▶ _WHAT IS EXPECTED_:
Give the data again word for word; drop the pictures.
BEGIN SUPPLIED MATERIAL
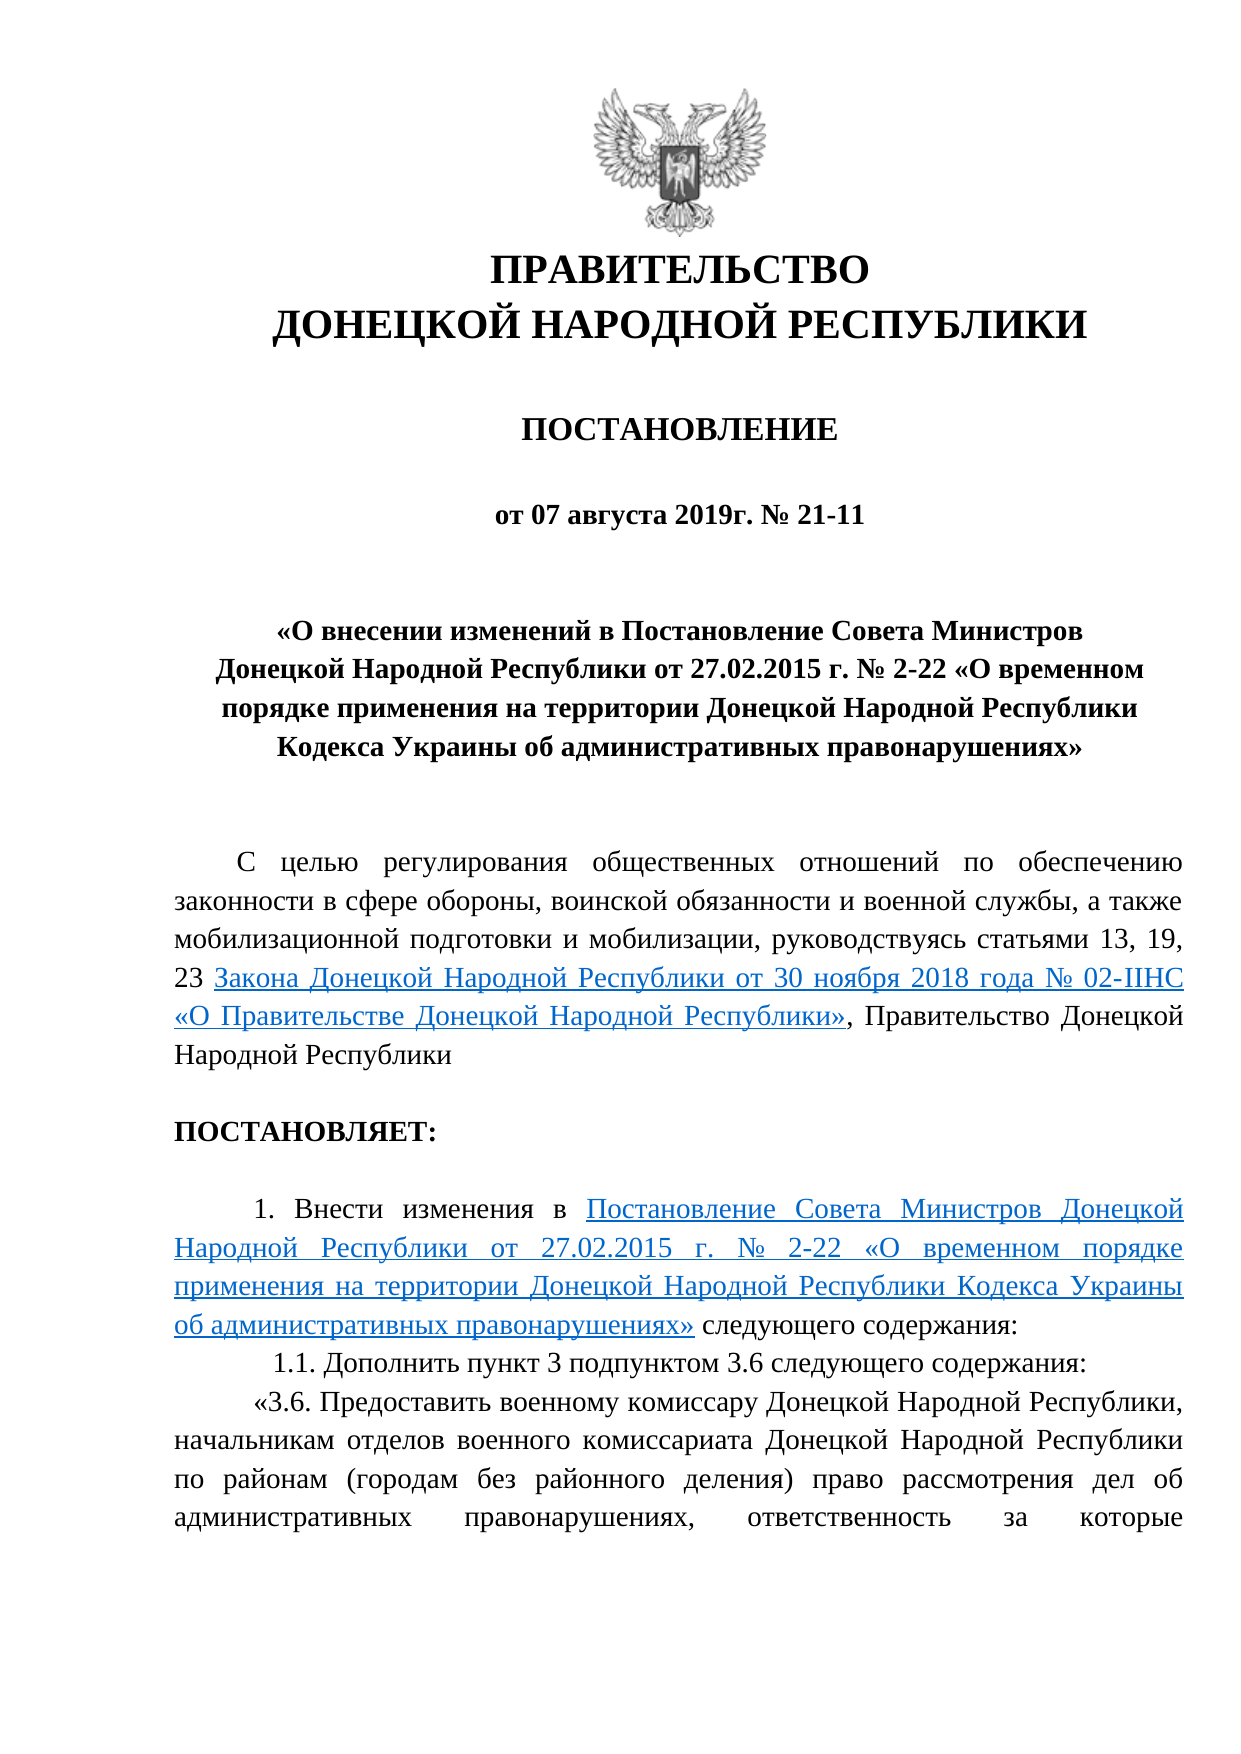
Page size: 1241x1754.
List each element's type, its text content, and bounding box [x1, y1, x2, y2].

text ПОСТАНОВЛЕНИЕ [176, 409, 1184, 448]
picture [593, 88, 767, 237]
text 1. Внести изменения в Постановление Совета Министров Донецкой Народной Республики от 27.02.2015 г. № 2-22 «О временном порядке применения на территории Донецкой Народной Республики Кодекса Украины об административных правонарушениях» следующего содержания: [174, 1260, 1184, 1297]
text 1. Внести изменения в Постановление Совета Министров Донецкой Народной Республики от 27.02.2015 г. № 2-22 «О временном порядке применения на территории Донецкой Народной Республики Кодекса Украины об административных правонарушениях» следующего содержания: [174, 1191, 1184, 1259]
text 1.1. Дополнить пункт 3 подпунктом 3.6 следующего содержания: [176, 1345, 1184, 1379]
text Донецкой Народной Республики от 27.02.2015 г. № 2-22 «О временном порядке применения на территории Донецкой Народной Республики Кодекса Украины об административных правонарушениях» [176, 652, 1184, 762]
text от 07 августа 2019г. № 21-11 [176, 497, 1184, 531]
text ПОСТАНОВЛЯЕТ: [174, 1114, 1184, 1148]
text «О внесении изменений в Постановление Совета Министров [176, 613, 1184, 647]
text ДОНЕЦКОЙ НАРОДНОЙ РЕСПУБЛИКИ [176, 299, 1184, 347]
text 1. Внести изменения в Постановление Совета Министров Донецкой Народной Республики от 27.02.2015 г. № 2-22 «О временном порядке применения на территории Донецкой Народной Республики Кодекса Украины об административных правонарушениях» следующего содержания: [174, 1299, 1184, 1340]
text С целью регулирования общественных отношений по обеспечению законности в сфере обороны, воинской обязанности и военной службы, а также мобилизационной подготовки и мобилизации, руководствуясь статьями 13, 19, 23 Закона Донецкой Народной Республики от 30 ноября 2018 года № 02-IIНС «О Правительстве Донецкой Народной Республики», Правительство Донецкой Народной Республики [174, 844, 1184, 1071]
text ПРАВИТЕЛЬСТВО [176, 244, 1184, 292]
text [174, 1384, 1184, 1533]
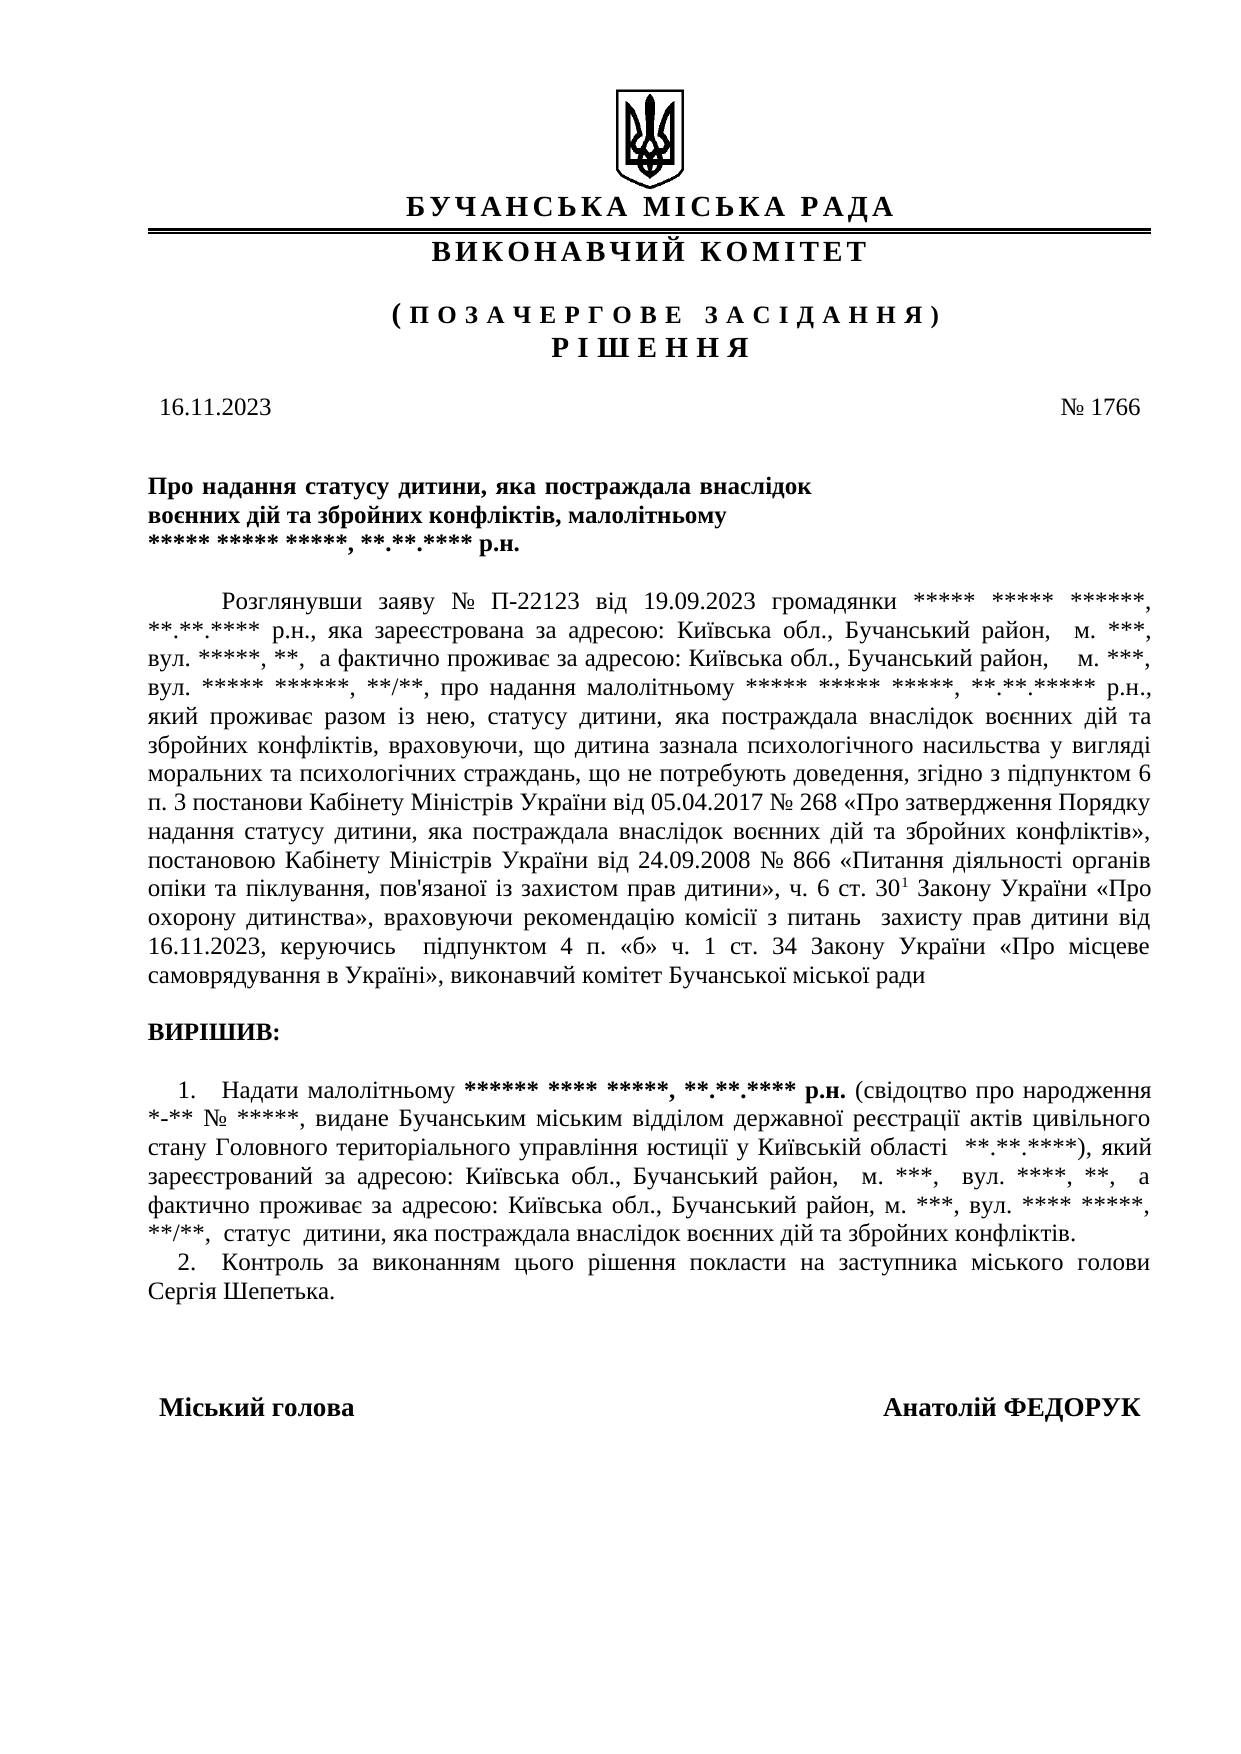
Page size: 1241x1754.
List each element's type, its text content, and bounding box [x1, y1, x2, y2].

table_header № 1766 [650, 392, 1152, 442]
END SUPPLIED MATERIAL
▶ _EXPECTED ANSWER_:
Page size: 1241x1754.
List each element's type, its text content, and bounding box [x1, y1, x2, y2].

text ПОСТАНОВЛЕНИЕ [176, 409, 1184, 448]
picture [593, 88, 767, 237]
text 1. Внести изменения в Постановление Совета Министров Донецкой Народной Республики от 27.02.2015 г. № 2-22 «О временном порядке применения на территории Донецкой Народной Республики Кодекса Украины об административных правонарушениях» следующего содержания: [174, 1260, 1184, 1297]
text 1. Внести изменения в Постановление Совета Министров Донецкой Народной Республики от 27.02.2015 г. № 2-22 «О временном порядке применения на территории Донецкой Народной Республики Кодекса Украины об административных правонарушениях» следующего содержания: [174, 1191, 1184, 1259]
text 1.1. Дополнить пункт 3 подпунктом 3.6 следующего содержания: [176, 1345, 1184, 1379]
text Донецкой Народной Республики от 27.02.2015 г. № 2-22 «О временном порядке применения на территории Донецкой Народной Республики Кодекса Украины об административных правонарушениях» [176, 652, 1184, 762]
text от 07 августа 2019г. № 21-11 [176, 497, 1184, 531]
text ПОСТАНОВЛЯЕТ: [174, 1114, 1184, 1148]
text «О внесении изменений в Постановление Совета Министров [176, 613, 1184, 647]
text ДОНЕЦКОЙ НАРОДНОЙ РЕСПУБЛИКИ [176, 299, 1184, 347]
text 1. Внести изменения в Постановление Совета Министров Донецкой Народной Республики от 27.02.2015 г. № 2-22 «О временном порядке применения на территории Донецкой Народной Республики Кодекса Украины об административных правонарушениях» следующего содержания: [174, 1299, 1184, 1340]
text С целью регулирования общественных отношений по обеспечению законности в сфере обороны, воинской обязанности и военной службы, а также мобилизационной подготовки и мобилизации, руководствуясь статьями 13, 19, 23 Закона Донецкой Народной Республики от 30 ноября 2018 года № 02-IIНС «О Правительстве Донецкой Народной Республики», Правительство Донецкой Народной Республики [174, 844, 1184, 1071]
text ПРАВИТЕЛЬСТВО [176, 244, 1184, 292]
text [174, 1384, 1184, 1533]
Page size: 1241x1754.
List each element's type, its text content, and bounding box [x1, y1, x2, y2].

table_header № 1766 [650, 392, 1152, 442]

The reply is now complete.